● Texto fornecido
....

Por Emanuela Amaral [1]
A Copa do Mundo Feminina de 2023 foi um sucesso absoluto e reafirmou que o futebol profissional praticado por mulheres é uma realidade. Seu êxito se expressou de diversas formas, seja na quebra de recorde com o público nos estádios, a crescente audiência nas transmissões ou até mesmo com o avanço da qualidade das partidas.
Essa foi a edição de maior público presente em estádios. Segundo a diretora de futebol feminino da FIFA, Sarai Bareman, a Copa registrou cerca de 1,9 milhões de torcedores nos estádios até a final.[2] Também alcançou números relevantes de audiência nas transmissões dos jogos. No Brasil, mesmo com a campanha decepcionante da seleção canarinha, foi possível observar números importantes de audiência. A Cazé TV, canal do Youtube[J3] que transmitiu as 64 partidas da competição, alcançou mais de uma vez a marca de 1 milhão de dispositivos conectados simultaneamente.[3]
Além disso, foi possível observar a evolução do nível técnico e tático apresentado pelas jogadoras em campo. O primeiro mundial com 32 seleções impressionou por demonstrar que o futebol de mulheres tem evoluído em todo o mundo. Se a expectativa era que as seleções novatas fossem tomar goleadas constrangedoras, isso não se concretizou e, ao contrário, as seleções com menor tradição na modalidade surpreenderam e jogaram de igual para igual com as “grandes seleções”.

....

● Tarefas
a) No texto sobre a Copa do Mundo Feminina de 2023, quantos torcedores a competição registrou nos estádios até a final?
b) Dê sequência ao texto sobre a Copa do Mundo Feminina de 2023, começando logo depois da última frase apresentada.

● Material coletado

....

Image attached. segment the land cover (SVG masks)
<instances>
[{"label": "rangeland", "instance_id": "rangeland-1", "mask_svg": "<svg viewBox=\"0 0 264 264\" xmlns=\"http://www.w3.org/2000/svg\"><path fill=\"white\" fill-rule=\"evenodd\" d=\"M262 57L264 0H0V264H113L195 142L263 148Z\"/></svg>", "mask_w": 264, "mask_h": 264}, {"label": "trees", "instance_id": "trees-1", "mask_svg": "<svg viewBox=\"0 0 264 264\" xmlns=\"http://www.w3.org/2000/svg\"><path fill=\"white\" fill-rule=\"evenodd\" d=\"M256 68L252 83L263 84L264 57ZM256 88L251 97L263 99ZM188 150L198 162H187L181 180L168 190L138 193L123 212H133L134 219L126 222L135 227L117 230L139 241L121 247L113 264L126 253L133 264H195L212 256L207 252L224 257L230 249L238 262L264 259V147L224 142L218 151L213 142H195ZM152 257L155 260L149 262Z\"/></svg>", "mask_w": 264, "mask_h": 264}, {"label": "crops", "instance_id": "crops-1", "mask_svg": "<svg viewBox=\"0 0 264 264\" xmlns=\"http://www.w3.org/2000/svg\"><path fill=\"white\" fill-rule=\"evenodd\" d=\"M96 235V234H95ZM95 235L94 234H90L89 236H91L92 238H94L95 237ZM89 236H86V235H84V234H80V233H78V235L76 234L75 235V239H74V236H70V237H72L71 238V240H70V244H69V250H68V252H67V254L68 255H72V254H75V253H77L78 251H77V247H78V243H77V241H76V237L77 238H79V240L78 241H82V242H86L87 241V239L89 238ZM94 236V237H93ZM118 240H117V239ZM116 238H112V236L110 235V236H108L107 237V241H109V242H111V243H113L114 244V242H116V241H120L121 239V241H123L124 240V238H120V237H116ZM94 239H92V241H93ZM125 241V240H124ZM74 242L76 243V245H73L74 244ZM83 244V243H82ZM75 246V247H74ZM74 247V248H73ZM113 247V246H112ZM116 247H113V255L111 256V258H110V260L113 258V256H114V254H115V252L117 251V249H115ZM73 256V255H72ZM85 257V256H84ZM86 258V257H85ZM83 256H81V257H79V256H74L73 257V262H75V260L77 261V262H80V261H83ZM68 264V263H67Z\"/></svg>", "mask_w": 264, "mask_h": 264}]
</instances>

....

● Respostas
a) Cerca de 1,9 milhão de torcedores.

b)
Com todos esses números e avanços em torno da competição é difícil não se empolgar. A visão deve ser otimista, mas há indícios em torno do mesmo torneio que indicam que há ainda muita luta para se travar quando falamos dessa modalidade.
Já no início do mundial vimos notícias sobre problemas na seleção de Zâmbia em relação à dispensa de atletas, como a camisa 10 do time, Grace Chanda, que denunciou o técnico, Bruce Mwape, por assédio sexual. A FIFA, durante toda a participação de Zâmbia na competição, não se manifestou e ainda censurou o trabalho de jornalistas que questionaram o técnico sobre as denúncias.[4] Depois de muito barulho sobre o caso, a entidade foi obrigada a se manifestar já na fase de mata-mata, na qual a seleção zambiana já não participava mais, dizendo que o técnico está sendo investigado sobre o caso. Ainda não houve nenhum resultado da investigação até a finalização deste texto.
Também foi possível ver histórias que já estamos cansados de presenciar, como da seleção jamaicana que foi para a Copa graças a uma “vaquinha” feita na internet e principalmente pelo mecenato de Cedella Marley (filha de Bob Marley).[5] Isso porque as jogadoras não receberam estrutura suficiente da federação de futebol do país para ir para a Austrália.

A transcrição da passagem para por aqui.